The result was that I punted, moved my weblog over to Artima, and let Bill handle it. He, I believe, uses third-party services to handle the RSS traffic. So this invention required several technologies and third-party businesses. To solve a problem that shouldn't have existed in the first place.

What are you, the consumer, trying to accomplish? You want to be notified when something happens. We have a well-known pattern for that problem. It's called publish-subscribe. The publisher keeps a pointer to the subscriber, and when something happens tells the subscriber about it. Maximally efficient.

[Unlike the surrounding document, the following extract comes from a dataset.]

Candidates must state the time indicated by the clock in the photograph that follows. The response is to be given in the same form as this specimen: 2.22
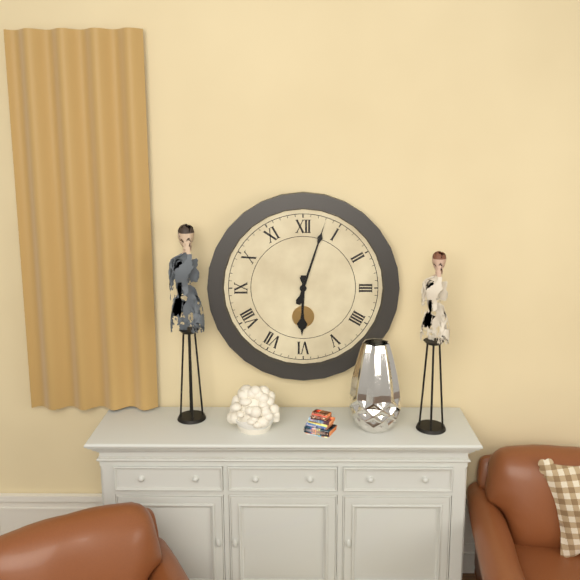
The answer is 6.03
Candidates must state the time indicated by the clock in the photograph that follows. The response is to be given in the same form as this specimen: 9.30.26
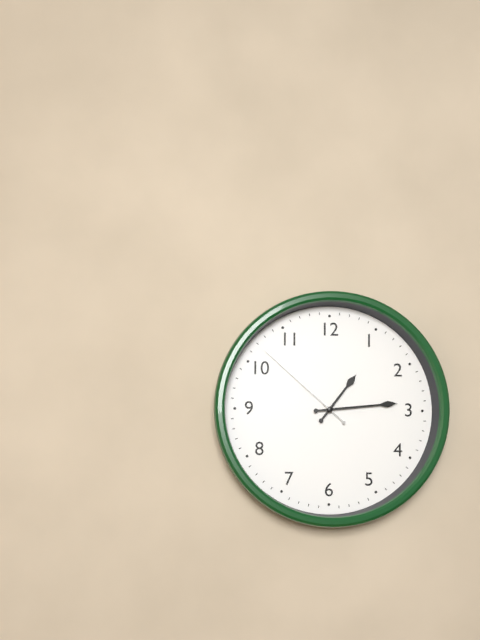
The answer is 1.14.52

Why doesn't it work? Because the internet is anonymous. People can behave badly because nobody knows who they really are, and enough people do behave badly that you can't risk giving out a pointer to yourself. So we don't. Instead, we need RSS where our readers are constantly, stupidly asking, "did it change yet?" "Did it change yet?" "Now has it changed?" "Now?"

This is a really dumb solution, but it's the only way we can retain our privacy, because if we give out anything that can lead back to us then someone will use it to annoy or trick us.

What's the real problem? Anonymity. The same as graffiti; you can get away with something if no one knows who you are, or doesn't care enough. But if someone sees you spray-painting a wall and they say "I see you John Smith! I know your mother and I'm going to tell her what you're doing!" suddenly you're responsible for your bad behavior. You're much less likely to do it.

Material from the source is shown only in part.